____ DATASET RECORDS

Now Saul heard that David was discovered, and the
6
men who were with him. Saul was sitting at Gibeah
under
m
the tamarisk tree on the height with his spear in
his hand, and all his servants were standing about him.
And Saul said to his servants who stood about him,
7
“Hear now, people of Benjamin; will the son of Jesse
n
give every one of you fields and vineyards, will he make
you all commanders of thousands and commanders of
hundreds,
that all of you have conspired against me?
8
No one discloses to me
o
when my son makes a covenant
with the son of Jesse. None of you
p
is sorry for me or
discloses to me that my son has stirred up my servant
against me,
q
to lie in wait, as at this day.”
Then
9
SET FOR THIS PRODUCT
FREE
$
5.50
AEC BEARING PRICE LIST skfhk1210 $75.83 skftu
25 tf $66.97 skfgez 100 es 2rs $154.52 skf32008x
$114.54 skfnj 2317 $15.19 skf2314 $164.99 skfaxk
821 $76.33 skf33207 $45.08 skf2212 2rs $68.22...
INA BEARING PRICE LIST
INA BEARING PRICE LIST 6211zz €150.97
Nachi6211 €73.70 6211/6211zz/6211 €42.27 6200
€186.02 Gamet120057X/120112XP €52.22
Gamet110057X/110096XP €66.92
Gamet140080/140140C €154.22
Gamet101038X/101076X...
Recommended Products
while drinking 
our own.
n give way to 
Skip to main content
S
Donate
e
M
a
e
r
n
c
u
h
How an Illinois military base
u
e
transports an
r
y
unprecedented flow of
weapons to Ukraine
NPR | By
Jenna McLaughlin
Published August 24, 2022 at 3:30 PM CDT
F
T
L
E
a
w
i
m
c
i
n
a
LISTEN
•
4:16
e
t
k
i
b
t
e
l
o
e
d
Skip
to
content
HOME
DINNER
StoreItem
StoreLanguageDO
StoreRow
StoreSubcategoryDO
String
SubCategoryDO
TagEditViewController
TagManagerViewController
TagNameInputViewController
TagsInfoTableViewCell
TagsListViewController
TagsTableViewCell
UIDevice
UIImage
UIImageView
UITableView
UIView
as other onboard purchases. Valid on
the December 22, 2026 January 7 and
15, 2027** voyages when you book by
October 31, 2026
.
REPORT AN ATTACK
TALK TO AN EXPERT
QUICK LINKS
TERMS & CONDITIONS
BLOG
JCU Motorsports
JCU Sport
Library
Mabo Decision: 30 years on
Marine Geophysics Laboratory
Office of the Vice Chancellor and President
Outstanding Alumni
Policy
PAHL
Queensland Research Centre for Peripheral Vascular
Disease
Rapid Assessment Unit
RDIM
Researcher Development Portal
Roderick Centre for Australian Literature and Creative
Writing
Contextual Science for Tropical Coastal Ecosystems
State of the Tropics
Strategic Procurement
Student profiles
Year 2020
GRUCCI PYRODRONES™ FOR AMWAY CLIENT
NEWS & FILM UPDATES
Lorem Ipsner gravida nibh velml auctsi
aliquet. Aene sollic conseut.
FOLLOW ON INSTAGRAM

________

• EXERCISE REQUIREMENTS: Reproduce the whole listing above line for line, changing no character.

• RESULT BELOW:
Now Saul heard that David was discovered, and the
6
men who were with him. Saul was sitting at Gibeah
under
m
the tamarisk tree on the height with his spear in
his hand, and all his servants were standing about him.
And Saul said to his servants who stood about him,
7
“Hear now, people of Benjamin; will the son of Jesse
n
give every one of you fields and vineyards, will he make
you all commanders of thousands and commanders of
hundreds,
that all of you have conspired against me?
8
No one discloses to me
o
when my son makes a covenant
with the son of Jesse. None of you
p
is sorry for me or
discloses to me that my son has stirred up my servant
against me,
q
to lie in wait, as at this day.”
Then
9
SET FOR THIS PRODUCT
FREE
$
5.50
AEC BEARING PRICE LIST skfhk1210 $75.83 skftu
25 tf $66.97 skfgez 100 es 2rs $154.52 skf32008x
$114.54 skfnj 2317 $15.19 skf2314 $164.99 skfaxk
821 $76.33 skf33207 $45.08 skf2212 2rs $68.22...
INA BEARING PRICE LIST
INA BEARING PRICE LIST 6211zz €150.97
Nachi6211 €73.70 6211/6211zz/6211 €42.27 6200
€186.02 Gamet120057X/120112XP €52.22
Gamet110057X/110096XP €66.92
Gamet140080/140140C €154.22
Gamet101038X/101076X...
Recommended Products
while drinking 
our own.
n give way to 
Skip to main content
S
Donate
e
M
a
e
r
n
c
u
h
How an Illinois military base
u
e
transports an
r
y
unprecedented flow of
weapons to Ukraine
NPR | By
Jenna McLaughlin
Published August 24, 2022 at 3:30 PM CDT
F
T
L
E
a
w
i
m
c
i
n
a
LISTEN
•
4:16
e
t
k
i
b
t
e
l
o
e
d
Skip
to
content
HOME
DINNER
StoreItem
StoreLanguageDO
StoreRow
StoreSubcategoryDO
String
SubCategoryDO
TagEditViewController
TagManagerViewController
TagNameInputViewController
TagsInfoTableViewCell
TagsListViewController
TagsTableViewCell
UIDevice
UIImage
UIImageView
UITableView
UIView
as other onboard purchases. Valid on
the December 22, 2026 January 7 and
15, 2027** voyages when you book by
October 31, 2026
.
REPORT AN ATTACK
TALK TO AN EXPERT
QUICK LINKS
TERMS & CONDITIONS
BLOG
JCU Motorsports
JCU Sport
Library
Mabo Decision: 30 years on
Marine Geophysics Laboratory
Office of the Vice Chancellor and President
Outstanding Alumni
Policy
PAHL
Queensland Research Centre for Peripheral Vascular
Disease
Rapid Assessment Unit
RDIM
Researcher Development Portal
Roderick Centre for Australian Literature and Creative
Writing
Contextual Science for Tropical Coastal Ecosystems
State of the Tropics
Strategic Procurement
Student profiles
Year 2020
GRUCCI PYRODRONES™ FOR AMWAY CLIENT
NEWS & FILM UPDATES
Lorem Ipsner gravida nibh velml auctsi
aliquet. Aene sollic conseut.
FOLLOW ON INSTAGRAM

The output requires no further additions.